In the meantime, the US State Department raised the level of its travel warning for Sri Lanka, urging citizens to reconsider visiting the island in the wake of a devastating series of suicide bombings that killed more than 250 people.
On the other hand, Sri Lanka's Catholic leader has said that he felt "betrayed" by the government's failure to act on warnings that could have prevented the Easter bombings, adding that services would not resume until security could be guaranteed.
However, the Sri Lankan government admitted major lapses over the foreign intelligence warning that radical Islamist group National Thowheeth Jama'ath (NTJ) was planning suicide bombings on churches.

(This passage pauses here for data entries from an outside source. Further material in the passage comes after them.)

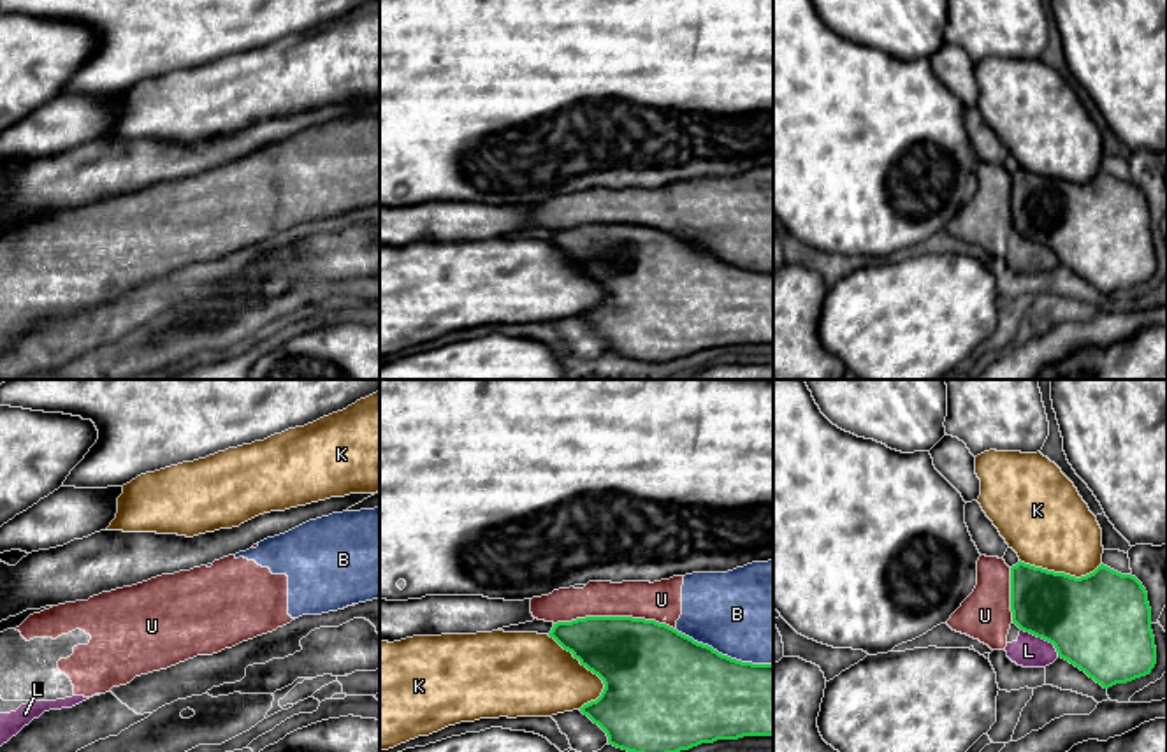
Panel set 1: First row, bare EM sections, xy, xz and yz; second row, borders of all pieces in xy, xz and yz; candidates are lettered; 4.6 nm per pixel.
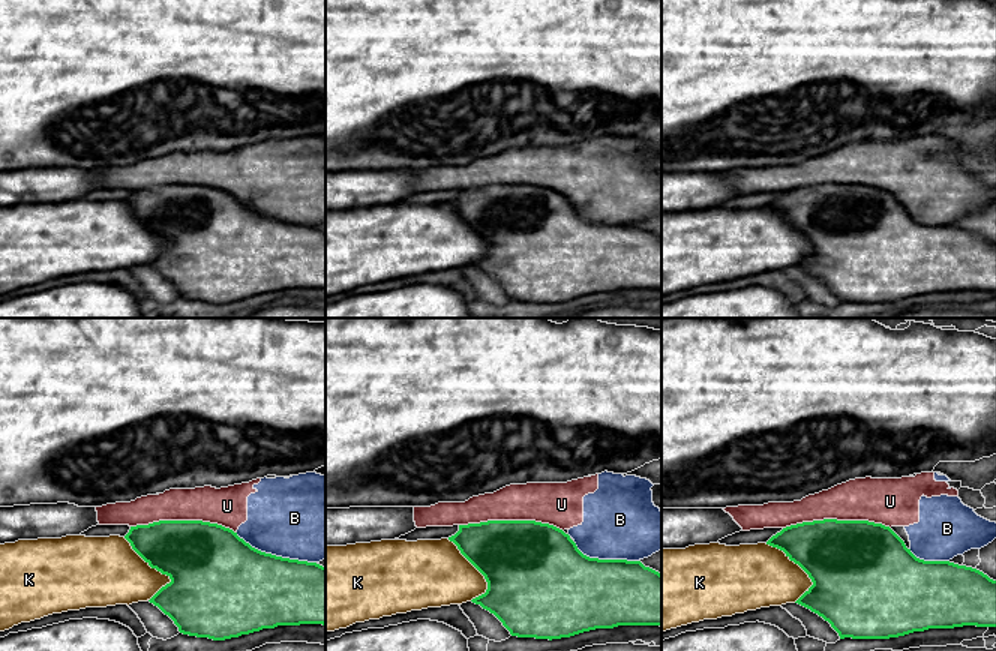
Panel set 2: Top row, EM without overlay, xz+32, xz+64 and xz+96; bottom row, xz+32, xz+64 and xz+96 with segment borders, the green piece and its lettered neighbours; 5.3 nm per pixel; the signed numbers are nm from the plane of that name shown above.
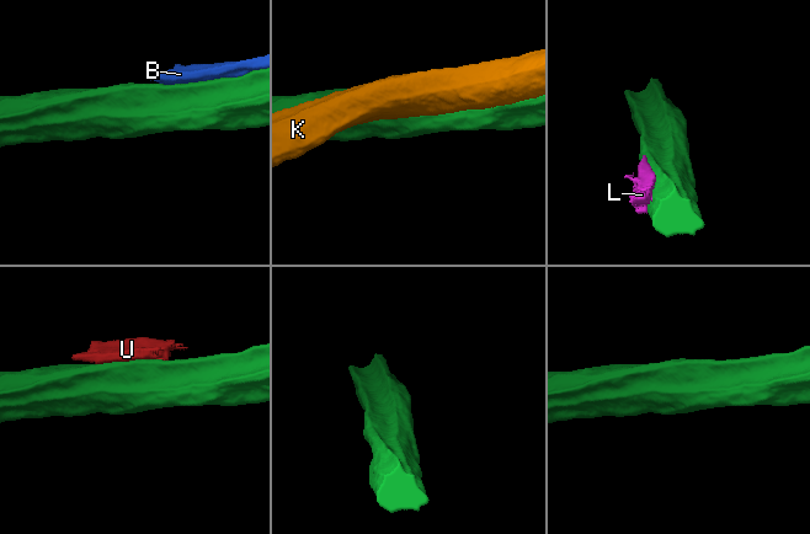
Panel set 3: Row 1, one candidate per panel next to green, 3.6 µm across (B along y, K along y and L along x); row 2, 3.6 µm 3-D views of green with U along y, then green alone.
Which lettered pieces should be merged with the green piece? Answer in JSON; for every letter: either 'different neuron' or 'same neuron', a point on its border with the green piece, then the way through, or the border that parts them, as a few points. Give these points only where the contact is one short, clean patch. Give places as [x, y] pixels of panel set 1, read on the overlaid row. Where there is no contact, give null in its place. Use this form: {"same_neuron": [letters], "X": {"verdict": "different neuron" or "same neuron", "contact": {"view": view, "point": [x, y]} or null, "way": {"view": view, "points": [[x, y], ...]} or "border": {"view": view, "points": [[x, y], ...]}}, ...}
{"same_neuron": [], "B": {"verdict": "different neuron", "contact": {"view": "xz", "point": [724, 656]}}, "K": {"verdict": "different neuron", "contact": {"view": "xz", "point": [586, 666]}}, "L": {"verdict": "different neuron", "contact": {"view": "yz", "point": [1043, 638]}}, "U": {"verdict": "different neuron", "contact": {"view": "xz", "point": [616, 617]}}}

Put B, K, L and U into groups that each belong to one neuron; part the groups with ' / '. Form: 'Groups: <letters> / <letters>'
Groups: B L U / K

On April 11, Sri Lanka's police chief issued an alert based on the intelligence. Neither the prime minister nor other top ministers were among the recipients. At least 253 people died and over 500 injured after the attackers blew themselves up at three churches, including two Catholic ones, and three hotels in coordinated blasts.
The Islamic State (IS) claimed the attacks, but the Sri Lankan government has blamed local Islamist extremist group National Thowheeth Jamath (NTJ) for the series of attacks. The security forces continue their hunt for members of NTJ.